**EXERCISE BRIEF**
In the data below, begin at the line with "## [v1.17.3] - 2025-10-22" and stop after the line with "12761 | 266 |"; output those lines exactly and no pictures.
○ ○ ○ ○
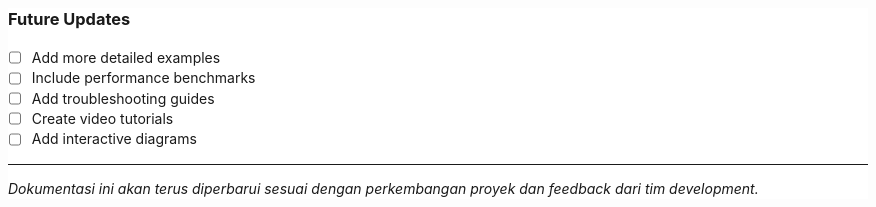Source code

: ### Future Updates
- [ ] Add more detailed examples
- [ ] Include performance benchmarks
- [ ] Add troubleshooting guides
- [ ] Create video tutorials
- [ ] Add interactive diagrams

---

*Dokumentasi ini akan terus diperbarui sesuai dengan perkembangan proyek dan feedback dari tim development.*









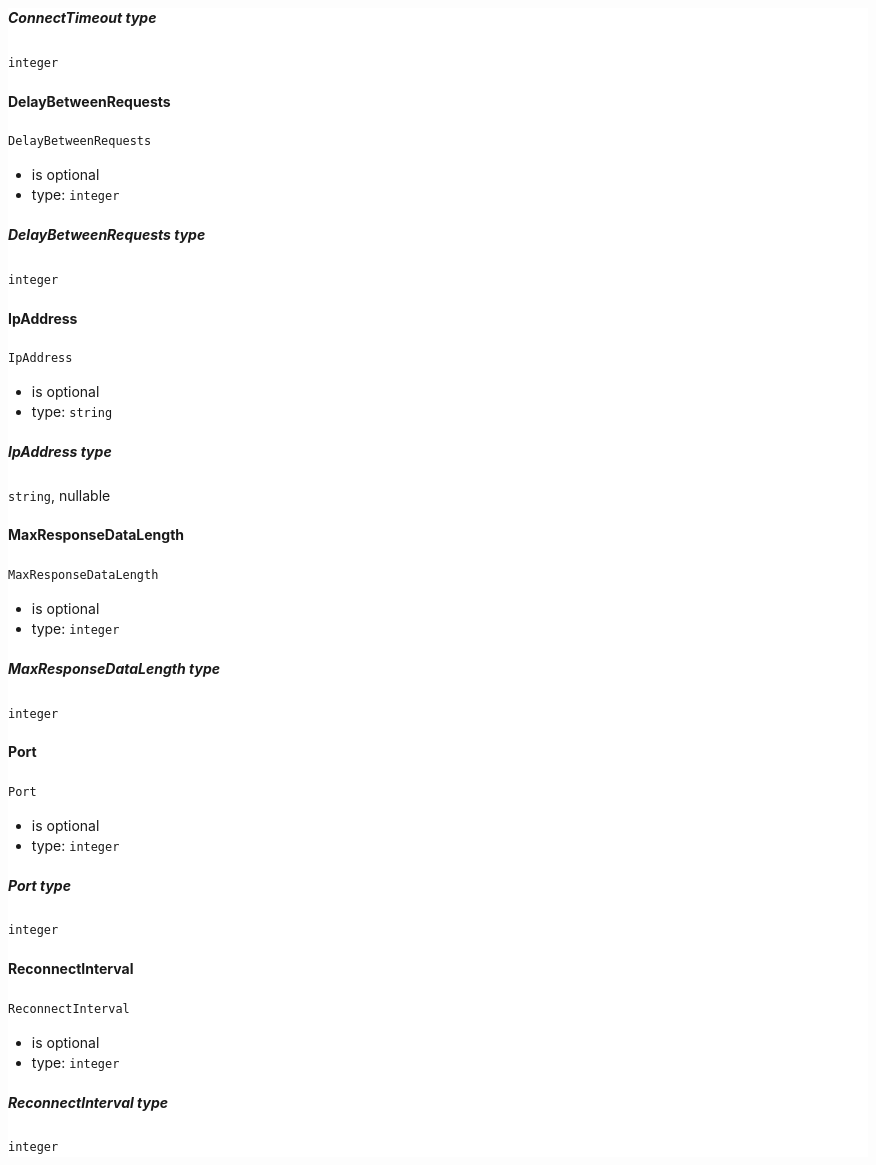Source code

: ##### ConnectTimeout type

`integer`

#### DelayBetweenRequests

`DelayBetweenRequests`

- is optional
- type: `integer`

##### DelayBetweenRequests type

`integer`

#### IpAddress

`IpAddress`

- is optional
- type: `string`

##### IpAddress type

`string`, nullable

#### MaxResponseDataLength

`MaxResponseDataLength`

- is optional
- type: `integer`

##### MaxResponseDataLength type

`integer`

#### Port

`Port`

- is optional
- type: `integer`

##### Port type

`integer`

#### ReconnectInterval

`ReconnectInterval`

- is optional
- type: `integer`

##### ReconnectInterval type

`integer`
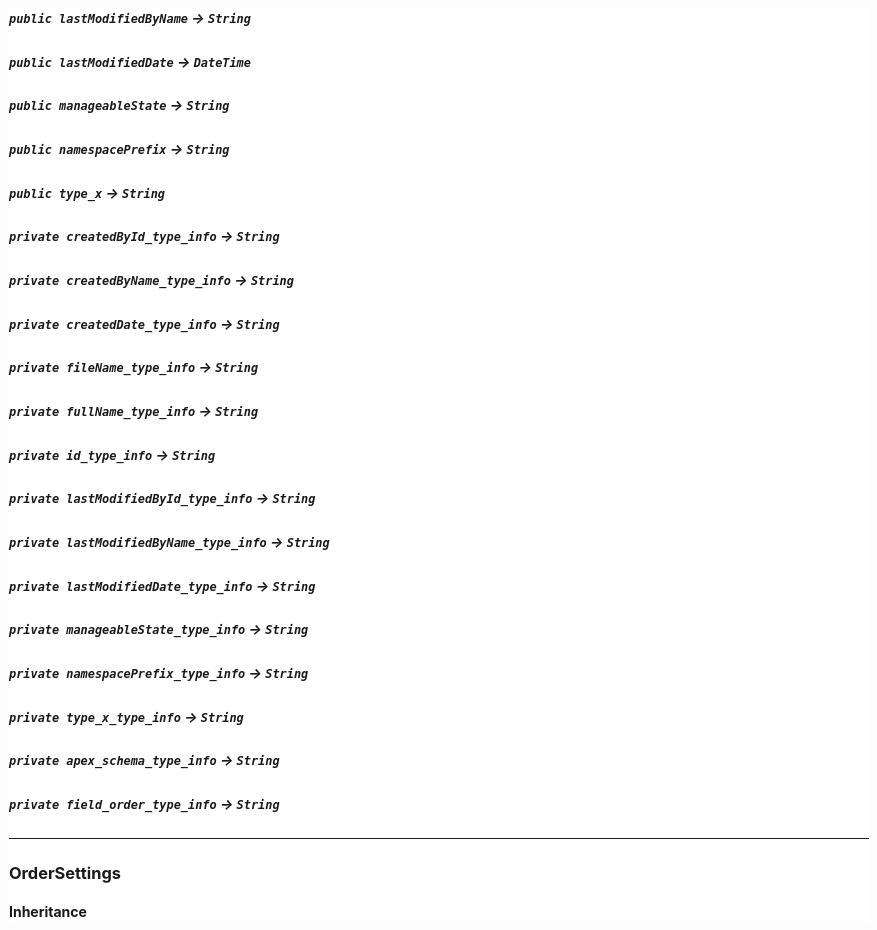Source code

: ##### `public lastModifiedByName` → `String`


##### `public lastModifiedDate` → `DateTime`


##### `public manageableState` → `String`


##### `public namespacePrefix` → `String`


##### `public type_x` → `String`


##### `private createdById_type_info` → `String`


##### `private createdByName_type_info` → `String`


##### `private createdDate_type_info` → `String`


##### `private fileName_type_info` → `String`


##### `private fullName_type_info` → `String`


##### `private id_type_info` → `String`


##### `private lastModifiedById_type_info` → `String`


##### `private lastModifiedByName_type_info` → `String`


##### `private lastModifiedDate_type_info` → `String`


##### `private manageableState_type_info` → `String`


##### `private namespacePrefix_type_info` → `String`


##### `private type_x_type_info` → `String`


##### `private apex_schema_type_info` → `String`


##### `private field_order_type_info` → `String`


---

### OrderSettings

**Inheritance**
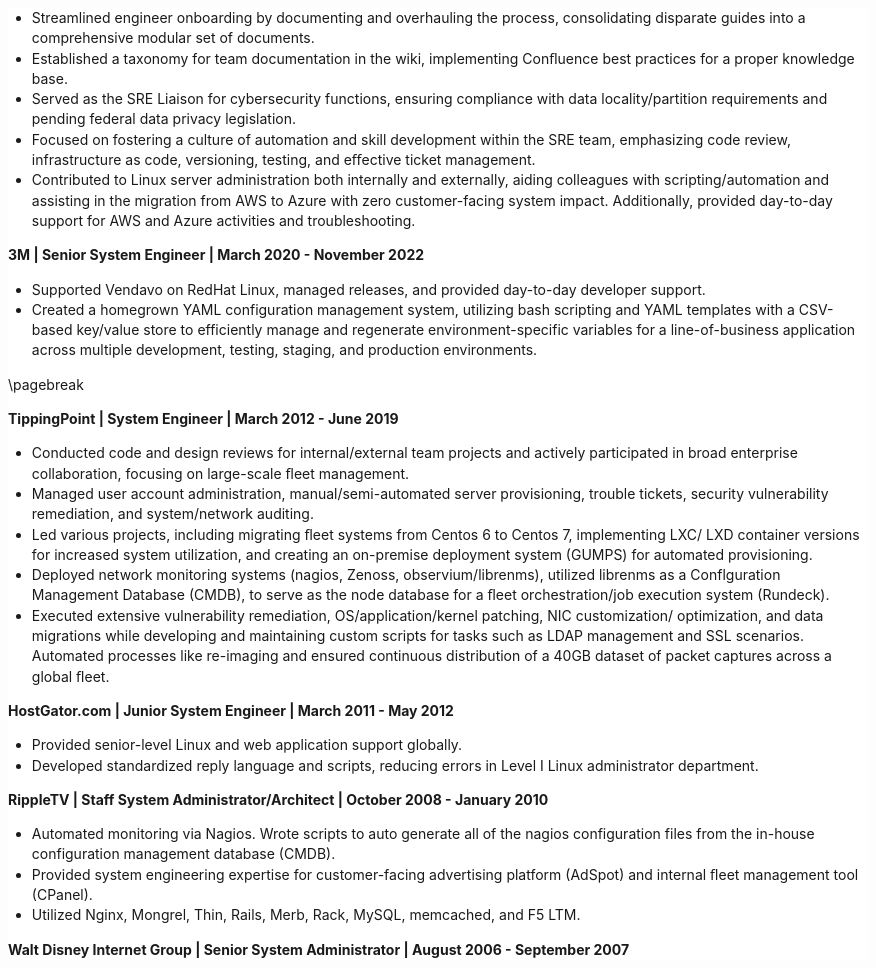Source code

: - Streamlined engineer onboarding by documenting and overhauling the process, consolidating disparate guides into a comprehensive modular set of documents.
- Established a taxonomy for team documentation in the wiki, implementing Conﬂuence best practices for a proper knowledge base.
- Served as the SRE Liaison for cybersecurity functions, ensuring compliance with data locality/partition requirements and pending federal data privacy legislation.
- Focused on fostering a culture of automation and skill development within the SRE team, emphasizing code review, infrastructure as code, versioning, testing, and eﬀective ticket management.
- Contributed to Linux server administration both internally and externally, aiding colleagues with scripting/automation and assisting in the migration from AWS to Azure with zero customer-facing system impact. Additionally, provided day-to-day support for AWS and Azure activities and troubleshooting.

**3M | Senior System Engineer | March 2020 - November 2022**

- Supported Vendavo on RedHat Linux, managed releases, and provided day-to-day developer support.
- Created a homegrown YAML configuration management system, utilizing bash scripting and YAML templates with a CSV-based key/value store to efficiently manage and regenerate environment-specific variables for a line-of-business application across multiple development, testing, staging, and production environments.

\pagebreak

**TippingPoint | System Engineer | March 2012 - June 2019**

- Conducted code and design reviews for internal/external team projects and actively participated in broad enterprise collaboration, focusing on large-scale ﬂeet management.
- Managed user account administration, manual/semi-automated server provisioning, trouble tickets, security vulnerability remediation, and system/network auditing.
- Led various projects, including migrating ﬂeet systems from Centos 6 to Centos 7, implementing LXC/ LXD container versions for increased system utilization, and creating an on-premise deployment system (GUMPS) for automated provisioning.
- Deployed network monitoring systems (nagios, Zenoss, observium/librenms), utilized librenms as a Conflguration Management Database (CMDB), to serve as the node database for a ﬂeet orchestration/job execution system (Rundeck).
- Executed extensive vulnerability remediation, OS/application/kernel patching, NIC customization/ optimization, and data migrations while developing and maintaining custom scripts for tasks such as LDAP management and SSL scenarios. Automated processes like re-imaging and ensured continuous distribution of a 40GB dataset of packet captures across a global ﬂeet.

**HostGator.com | Junior System Engineer | March 2011 - May 2012**

- Provided senior-level Linux and web application support globally.
- Developed standardized reply language and scripts, reducing errors in Level I Linux administrator department.

**RippleTV | Staff System Administrator/Architect | October 2008 - January 2010**

- Automated monitoring via Nagios. Wrote scripts to auto generate all of the nagios configuration files from the in-house configuration management database (CMDB).
- Provided system engineering expertise for customer-facing advertising platform (AdSpot) and internal ﬂeet management tool (CPanel).
- Utilized Nginx, Mongrel, Thin, Rails, Merb, Rack, MySQL, memcached, and F5 LTM.

**Walt Disney Internet Group | Senior System Administrator | August 2006 - September 2007**
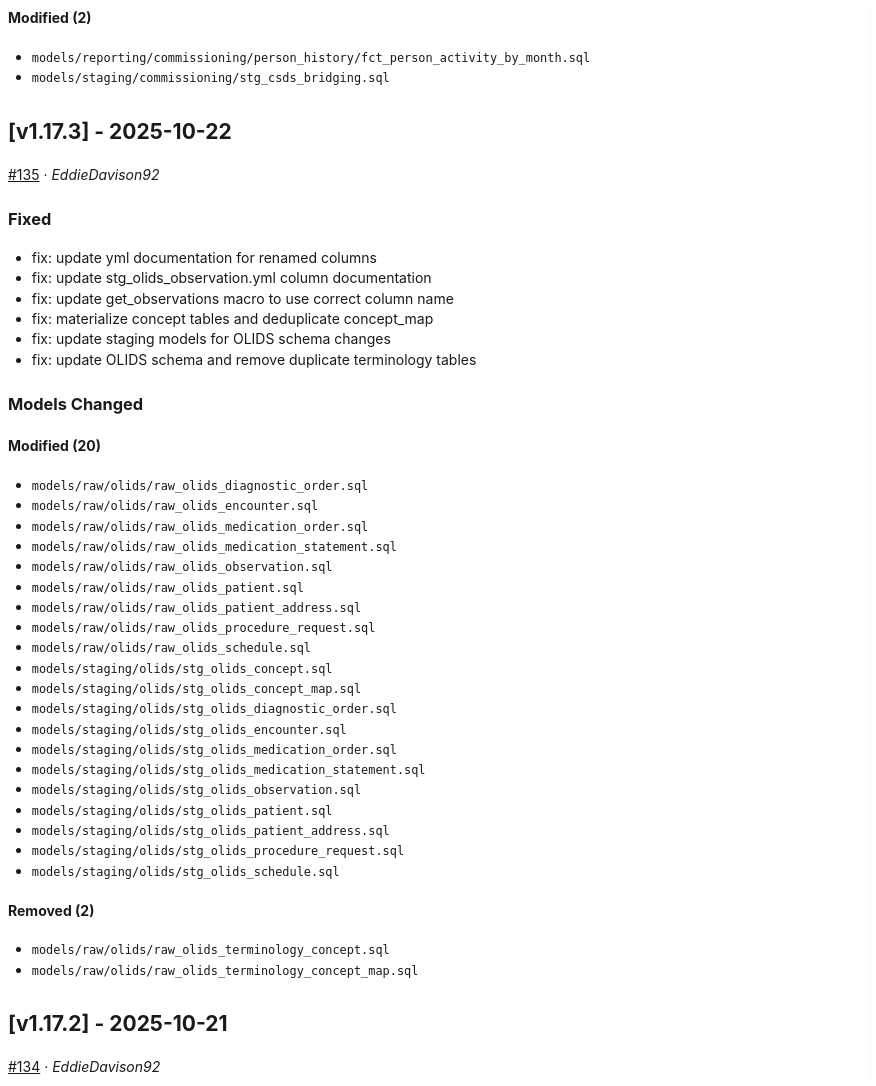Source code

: #### Modified (2)

- `models/reporting/commissioning/person_history/fct_person_activity_by_month.sql`
- `models/staging/commissioning/stg_csds_bridging.sql`

## [v1.17.3] - 2025-10-22

[#135](https://github.com/ncl-icb-analytics/dbt-ncl-analytics/pull/135) · _EddieDavison92_

### Fixed

- fix: update yml documentation for renamed columns
- fix: update stg_olids_observation.yml column documentation
- fix: update get_observations macro to use correct column name
- fix: materialize concept tables and deduplicate concept_map
- fix: update staging models for OLIDS schema changes
- fix: update OLIDS schema and remove duplicate terminology tables

### Models Changed

#### Modified (20)

- `models/raw/olids/raw_olids_diagnostic_order.sql`
- `models/raw/olids/raw_olids_encounter.sql`
- `models/raw/olids/raw_olids_medication_order.sql`
- `models/raw/olids/raw_olids_medication_statement.sql`
- `models/raw/olids/raw_olids_observation.sql`
- `models/raw/olids/raw_olids_patient.sql`
- `models/raw/olids/raw_olids_patient_address.sql`
- `models/raw/olids/raw_olids_procedure_request.sql`
- `models/raw/olids/raw_olids_schedule.sql`
- `models/staging/olids/stg_olids_concept.sql`
- `models/staging/olids/stg_olids_concept_map.sql`
- `models/staging/olids/stg_olids_diagnostic_order.sql`
- `models/staging/olids/stg_olids_encounter.sql`
- `models/staging/olids/stg_olids_medication_order.sql`
- `models/staging/olids/stg_olids_medication_statement.sql`
- `models/staging/olids/stg_olids_observation.sql`
- `models/staging/olids/stg_olids_patient.sql`
- `models/staging/olids/stg_olids_patient_address.sql`
- `models/staging/olids/stg_olids_procedure_request.sql`
- `models/staging/olids/stg_olids_schedule.sql`

#### Removed (2)

- `models/raw/olids/raw_olids_terminology_concept.sql`
- `models/raw/olids/raw_olids_terminology_concept_map.sql`

## [v1.17.2] - 2025-10-21

[#134](https://github.com/ncl-icb-analytics/dbt-ncl-analytics/pull/134) · _EddieDavison92_
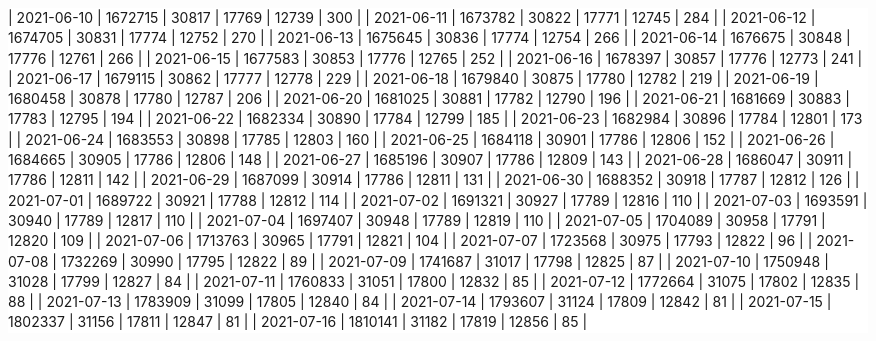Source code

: | 2021-06-10 | 1672715 | 30817 | 17769 | 12739 | 300 |
| 2021-06-11 | 1673782 | 30822 | 17771 | 12745 | 284 |
| 2021-06-12 | 1674705 | 30831 | 17774 | 12752 | 270 |
| 2021-06-13 | 1675645 | 30836 | 17774 | 12754 | 266 |
| 2021-06-14 | 1676675 | 30848 | 17776 | 12761 | 266 |
| 2021-06-15 | 1677583 | 30853 | 17776 | 12765 | 252 |
| 2021-06-16 | 1678397 | 30857 | 17776 | 12773 | 241 |
| 2021-06-17 | 1679115 | 30862 | 17777 | 12778 | 229 |
| 2021-06-18 | 1679840 | 30875 | 17780 | 12782 | 219 |
| 2021-06-19 | 1680458 | 30878 | 17780 | 12787 | 206 |
| 2021-06-20 | 1681025 | 30881 | 17782 | 12790 | 196 |
| 2021-06-21 | 1681669 | 30883 | 17783 | 12795 | 194 |
| 2021-06-22 | 1682334 | 30890 | 17784 | 12799 | 185 |
| 2021-06-23 | 1682984 | 30896 | 17784 | 12801 | 173 |
| 2021-06-24 | 1683553 | 30898 | 17785 | 12803 | 160 |
| 2021-06-25 | 1684118 | 30901 | 17786 | 12806 | 152 |
| 2021-06-26 | 1684665 | 30905 | 17786 | 12806 | 148 |
| 2021-06-27 | 1685196 | 30907 | 17786 | 12809 | 143 |
| 2021-06-28 | 1686047 | 30911 | 17786 | 12811 | 142 |
| 2021-06-29 | 1687099 | 30914 | 17786 | 12811 | 131 |
| 2021-06-30 | 1688352 | 30918 | 17787 | 12812 | 126 |
| 2021-07-01 | 1689722 | 30921 | 17788 | 12812 | 114 |
| 2021-07-02 | 1691321 | 30927 | 17789 | 12816 | 110 |
| 2021-07-03 | 1693591 | 30940 | 17789 | 12817 | 110 |
| 2021-07-04 | 1697407 | 30948 | 17789 | 12819 | 110 |
| 2021-07-05 | 1704089 | 30958 | 17791 | 12820 | 109 |
| 2021-07-06 | 1713763 | 30965 | 17791 | 12821 | 104 |
| 2021-07-07 | 1723568 | 30975 | 17793 | 12822 | 96 |
| 2021-07-08 | 1732269 | 30990 | 17795 | 12822 | 89 |
| 2021-07-09 | 1741687 | 31017 | 17798 | 12825 | 87 |
| 2021-07-10 | 1750948 | 31028 | 17799 | 12827 | 84 |
| 2021-07-11 | 1760833 | 31051 | 17800 | 12832 | 85 |
| 2021-07-12 | 1772664 | 31075 | 17802 | 12835 | 88 |
| 2021-07-13 | 1783909 | 31099 | 17805 | 12840 | 84 |
| 2021-07-14 | 1793607 | 31124 | 17809 | 12842 | 81 |
| 2021-07-15 | 1802337 | 31156 | 17811 | 12847 | 81 |
| 2021-07-16 | 1810141 | 31182 | 17819 | 12856 | 85 |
○ ○ ○ ○
**SOLUTION**
## [v1.17.3] - 2025-10-22

[#135](https://github.com/ncl-icb-analytics/dbt-ncl-analytics/pull/135) · _EddieDavison92_

### Fixed

- fix: update yml documentation for renamed columns
- fix: update stg_olids_observation.yml column documentation
- fix: update get_observations macro to use correct column name
- fix: materialize concept tables and deduplicate concept_map
- fix: update staging models for OLIDS schema changes
- fix: update OLIDS schema and remove duplicate terminology tables

### Models Changed

#### Modified (20)

- `models/raw/olids/raw_olids_diagnostic_order.sql`
- `models/raw/olids/raw_olids_encounter.sql`
- `models/raw/olids/raw_olids_medication_order.sql`
- `models/raw/olids/raw_olids_medication_statement.sql`
- `models/raw/olids/raw_olids_observation.sql`
- `models/raw/olids/raw_olids_patient.sql`
- `models/raw/olids/raw_olids_patient_address.sql`
- `models/raw/olids/raw_olids_procedure_request.sql`
- `models/raw/olids/raw_olids_schedule.sql`
- `models/staging/olids/stg_olids_concept.sql`
- `models/staging/olids/stg_olids_concept_map.sql`
- `models/staging/olids/stg_olids_diagnostic_order.sql`
- `models/staging/olids/stg_olids_encounter.sql`
- `models/staging/olids/stg_olids_medication_order.sql`
- `models/staging/olids/stg_olids_medication_statement.sql`
- `models/staging/olids/stg_olids_observation.sql`
- `models/staging/olids/stg_olids_patient.sql`
- `models/staging/olids/stg_olids_patient_address.sql`
- `models/staging/olids/stg_olids_procedure_request.sql`
- `models/staging/olids/stg_olids_schedule.sql`

#### Removed (2)

- `models/raw/olids/raw_olids_terminology_concept.sql`
- `models/raw/olids/raw_olids_terminology_concept_map.sql`

## [v1.17.2] - 2025-10-21

[#134](https://github.com/ncl-icb-analytics/dbt-ncl-analytics/pull/134) · _EddieDavison92_
Source code

: | 2021-06-10 | 1672715 | 30817 | 17769 | 12739 | 300 |
| 2021-06-11 | 1673782 | 30822 | 17771 | 12745 | 284 |
| 2021-06-12 | 1674705 | 30831 | 17774 | 12752 | 270 |
| 2021-06-13 | 1675645 | 30836 | 17774 | 12754 | 266 |
| 2021-06-14 | 1676675 | 30848 | 17776 | 12761 | 266 |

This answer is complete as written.